Улыбаясь мне во весь рот, он гордо держал на руках одного из самых прекрасных детей, которых мне доводилось видеть. В поразительных евро-азиатских чертах Шона без труда можно было узнать лучшие черты обоих родителей. Что касается Джона, то он был в необычайно хорошей физической форме.
«Ну, входи, Пит, — сказал он, обнимая меня свободной рукой. — Только сначала тебе придется снять туфли.»

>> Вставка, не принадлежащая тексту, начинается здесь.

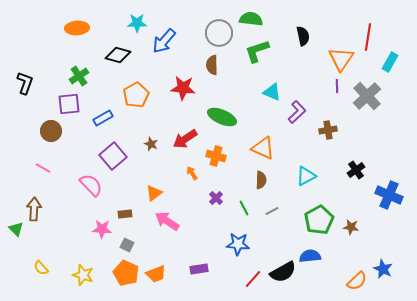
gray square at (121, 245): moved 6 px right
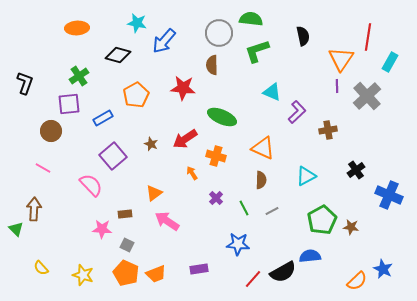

Бесшумно пройдя вперед босиком, я понял, что ступаю по белому ковру за 100.000 фунтов из Титтенхерстского парка. «Просто невероятно, что ты появился именно сегодня, — сказал Джон, — проведя меня в скромно обставленную комнату, доминирующим цветом в которой был, опять-таки, белый. — Я вспоминал о тебе днем. Я беру уроки японского языка — только не говори никому — это большой секрет и мы как раз разучивали новое слово «шо-тон». Как только я его услышал, я подумал: «Интересно, как там сейчас поживает Пит?» А потом я приехал домой и получил твою записку! Я сразу позвонил нашему предсказателю, и он сказал, что будет хорошо, если я тебя увижу.»
«Как мило с его стороны!» — рассмеялся я.
Тут из соседней комнаты появилась Йоко, выглядевшая намного спокойнее, чем раньше.
После всестороннего обмена любезностями, Джон сообщил, что он заказал для нас троих обед в своем любимом японском ресторане. «Только это я сегодня и ем, Пит, — коричневый рис и сырую рыбу. На этом можно прожить до 150 лет.»
Словно диеты долголетия было недостаточно для того, чтобы поразить меня, Джон даже отказался от предложенной сигареты. По его словам, он «завязал» — выдающееся достижение для человека, привыкшего выкуривать не меньше трех пачек в день. Кроме того, в тот вечер Джон показал мне книгу Вильяма Даффи «Сахарный блюз» — кошмарный перечень опасностей, таящихся в сладостях. (Однако, через несколько лет он с пылом и страстью вернулся к «Hersley Bars» и сигаретам «Житан».)
После того, как Джон уложил Шона спать, он, Йоко и я прогулялись за несколько кварталов до того самого японского ресторанчика. Меня необычайно поразило то, что почти никто из прохожих не оглядывался на нас.
«В этом отношении в Нью-Йорке здорово, — говорил Джон. — На меня здесь никогда не бросаются. Иногда мне просто говорят: «Люблю твои диски, Джон», или даже предлагают самокрутку с травкой — но не более.»
Едва усевшись на свои места в ресторане, мы с Джоном принялись за разговор. В нашей стремительной беседе почти не было ничего глубокого или запоминающегося. Это была просто встреча двух старых друзей, воссоединившихся после 5-летнего пробела. Помню только, что в тот вечер Джон был в прекрасном настроении: остроумный, дружелюбный и спокойный. И, насколько я понял, это и был НАСТОЯЩИЙ Джон Леннон. Запомнилось и то, что он поглощал свое суши и сашими с гораздо большим аппетитом, чем я; к счастью, я успел до этого пообедать еще в Нью-Джерси у брата.